Nic nie stoi na przeszkodzie, aby współtwórcy łączni dokonali podziału udziałów na podstawie umowy. W takim wypadku konsensus podjęty przez wszystkich współautorów zastępuje wyrok sądu.
Prawo autorskie wspólne – jak wykonywać prawo autorskie co do całości utworu?
Współtwórcy samodzielnie mogą podejmować jedynie decyzję dotyczącą ich części dzieła. Co jednak, gdy konieczne jest podjęcie działań względem całości utworu? Wówczas wymagana jest zgoda wszystkich współtwórców. Zasada ta dotyczy zarówno współautorstwa łącznego, jak i rozłącznego.
Co do zasady wymagana jest jednomyślność współtwórców. Przepis art. 9 ust. 3 ustawy wskazuje, że do wykonywania prawa autorskiego do całości utworu potrzebna jest zgoda wszystkich współtwórców bez względu na wielkość ich udziałów we wspólnym dziele. Nie ma tutaj możliwości „przegłosowania” mniejszości przez większość. Sprawa przyjmuje postać zero-jedynkowej, albo wszyscy wyrażą zgodę, albo zgody takiej brak. W wypadku braku zgody każdy ze współtwórców może żądać rozstrzygnięcia danej kwestii przez sąd.

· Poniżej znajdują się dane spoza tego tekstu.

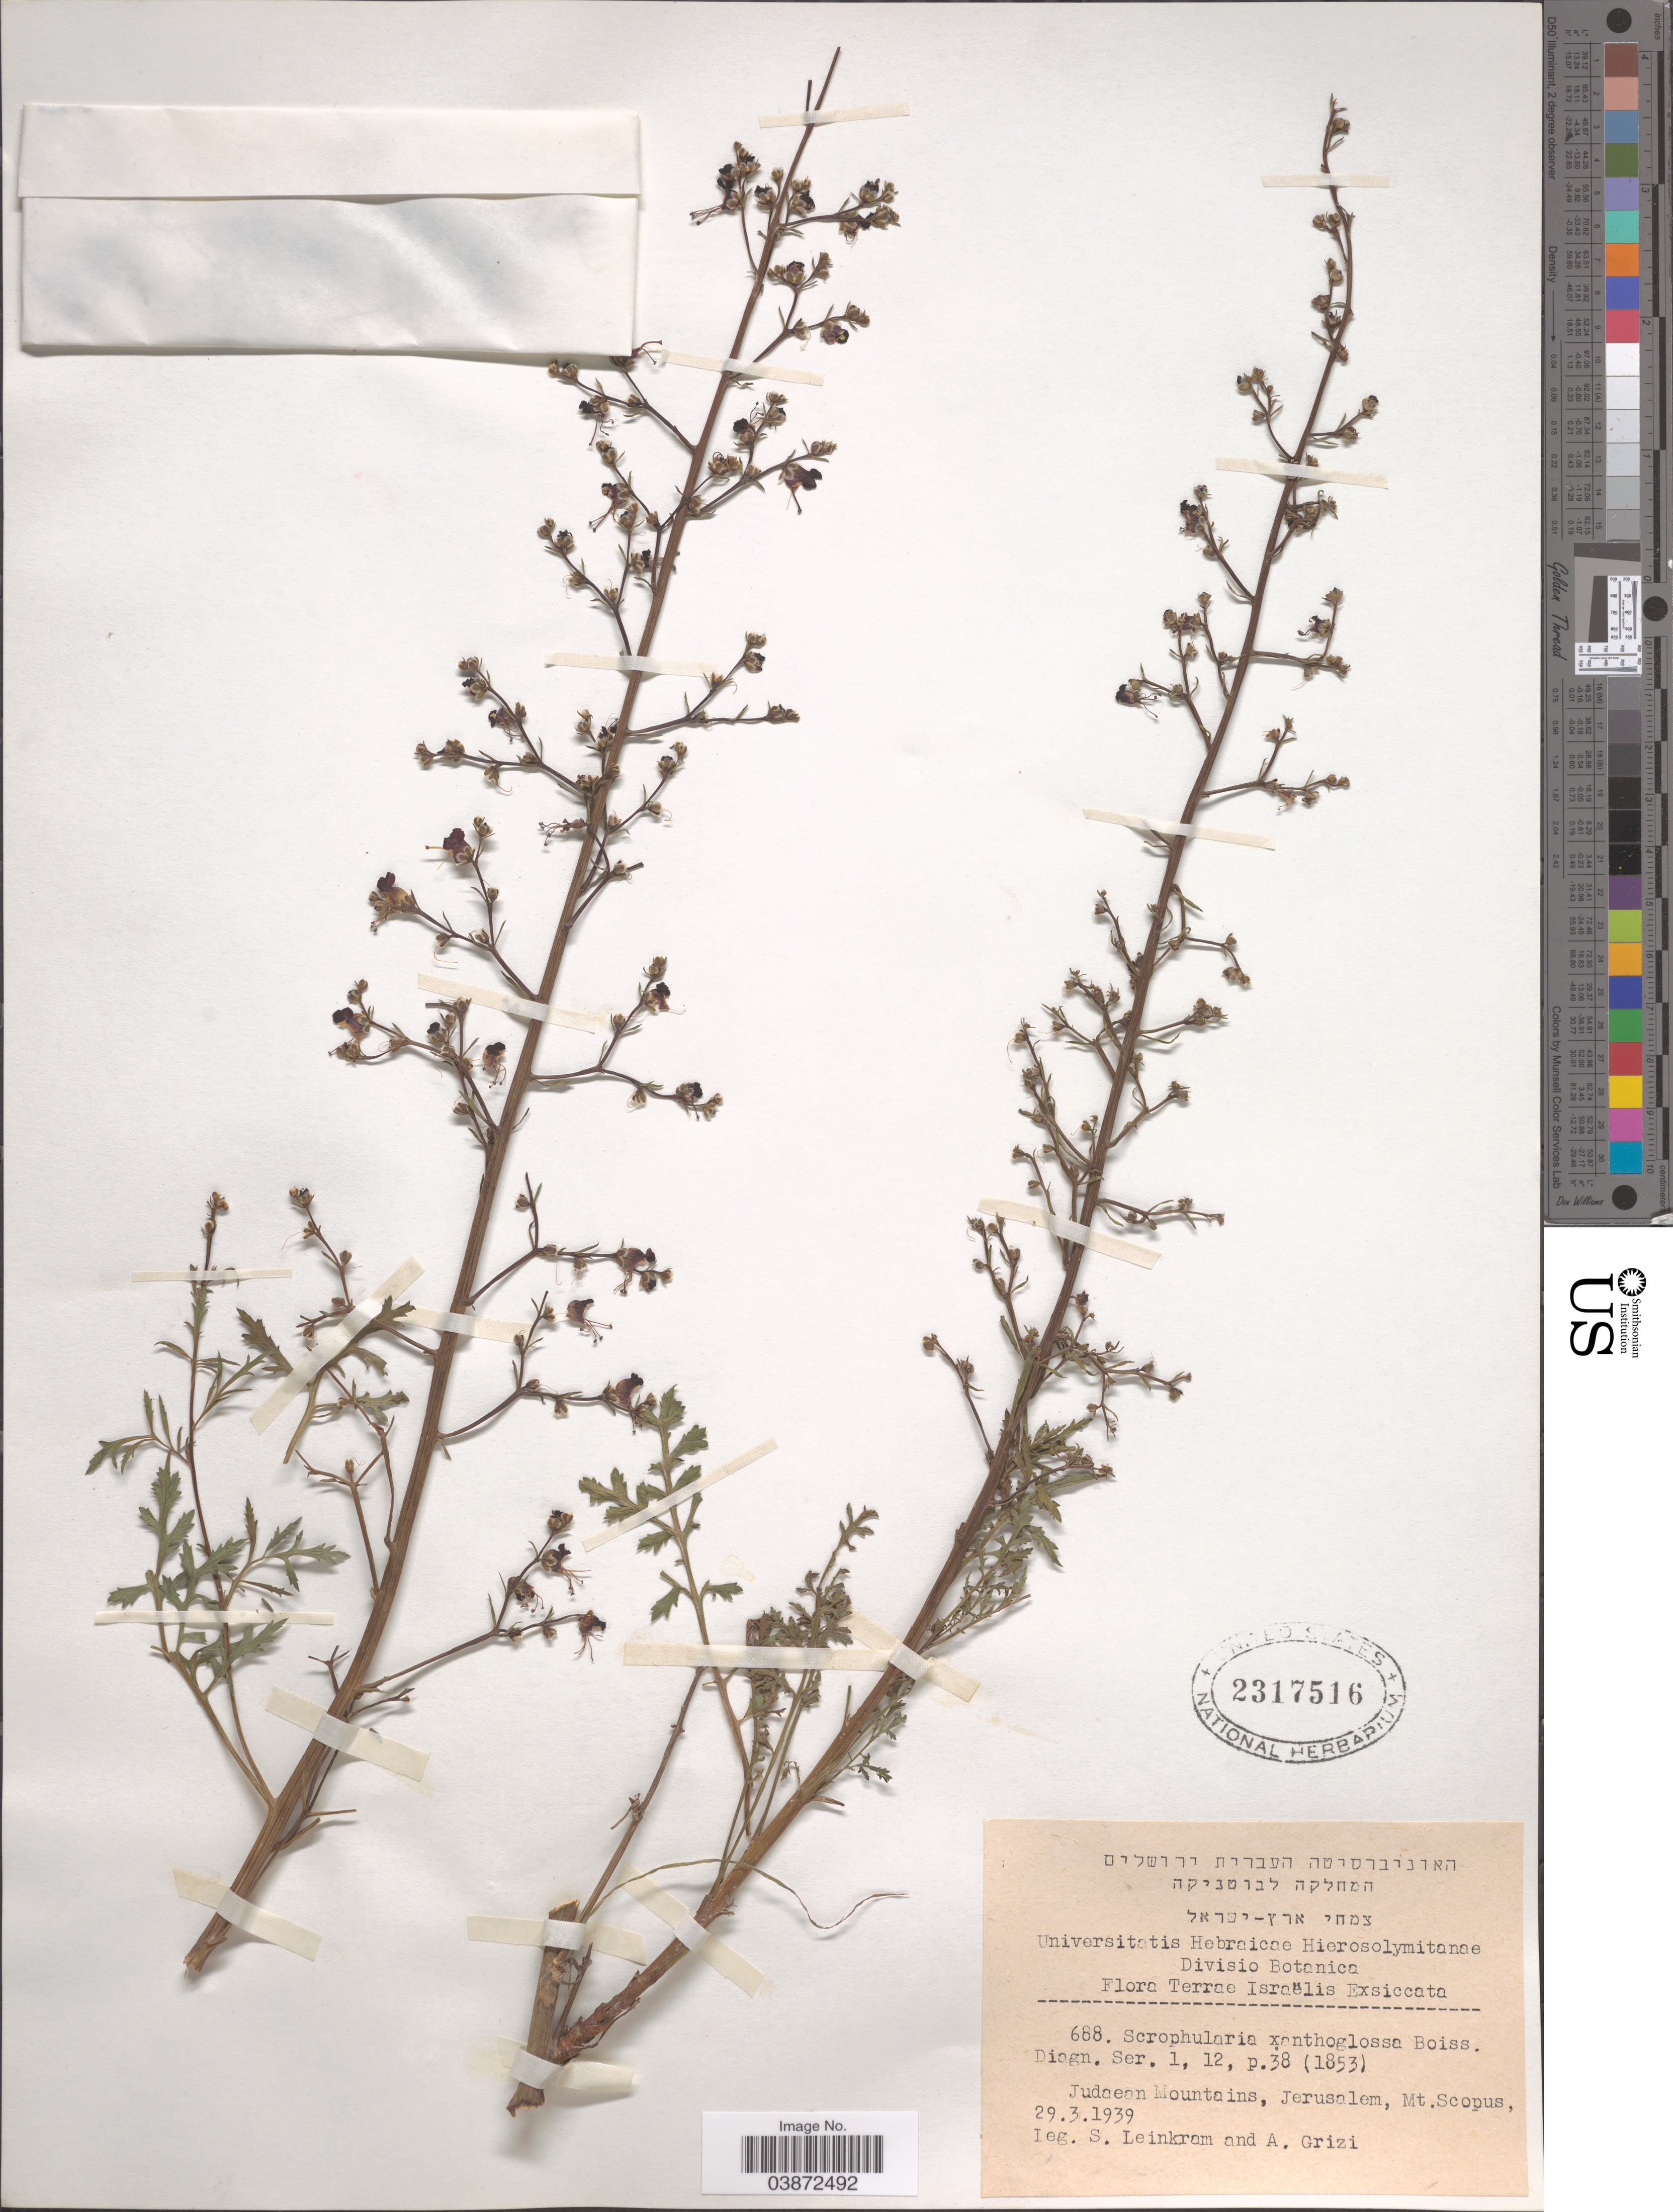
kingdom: Plantae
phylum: Tracheophyta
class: Magnoliopsida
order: Lamiales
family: Scrophulariaceae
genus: Scrophularia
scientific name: Scrophularia xanthoglossa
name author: Benth.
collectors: Leinkram, S. & A. Grizi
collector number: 688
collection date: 1939-03-29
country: Israel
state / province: Jerusalem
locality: Judaean Mountains, Mt. Scopus.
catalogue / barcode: US 2317516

Prawo autorskie wspólne – podsumowanie
Prawo autorskie przysługuje wyłącznie osobie, która dane dzieło faktycznie wykonała (z nielicznymi wyjątkami). W przypadku, gdy nad tworem pracowało więcej osób, dochodzi do współtwórstwa. Może ono mieć postać wspólności łącznej, kiedy to domniemywa się, że wielkości udziałów są równe, lub wspólności rozłącznej, kiedy możliwe jest wyodrębnienie części wykonanego utworu. Jednocześnie nie ma przeszkód, aby w każdym wypadku jeden z współtwórców zażądał określenia wielkości udziałów w dziele przez sąd na podstawie wkładów pracy twórczej.
Każdy ze współtwórców może wykonywać prawo autorskie do swojej części utworu mającej samodzielne znaczenie, bez uszczerbku dla praw pozostałych współtwórców. Jednakże do wykonywania prawa co do całości dzieła potrzebna jest już zgoda wszystkich współtwórców. W przypadku braku takiej zgody każdy z autorów może żądać rozstrzygnięcia przez sąd, który orzeka, uwzględniając interesy wszystkich współtwórców.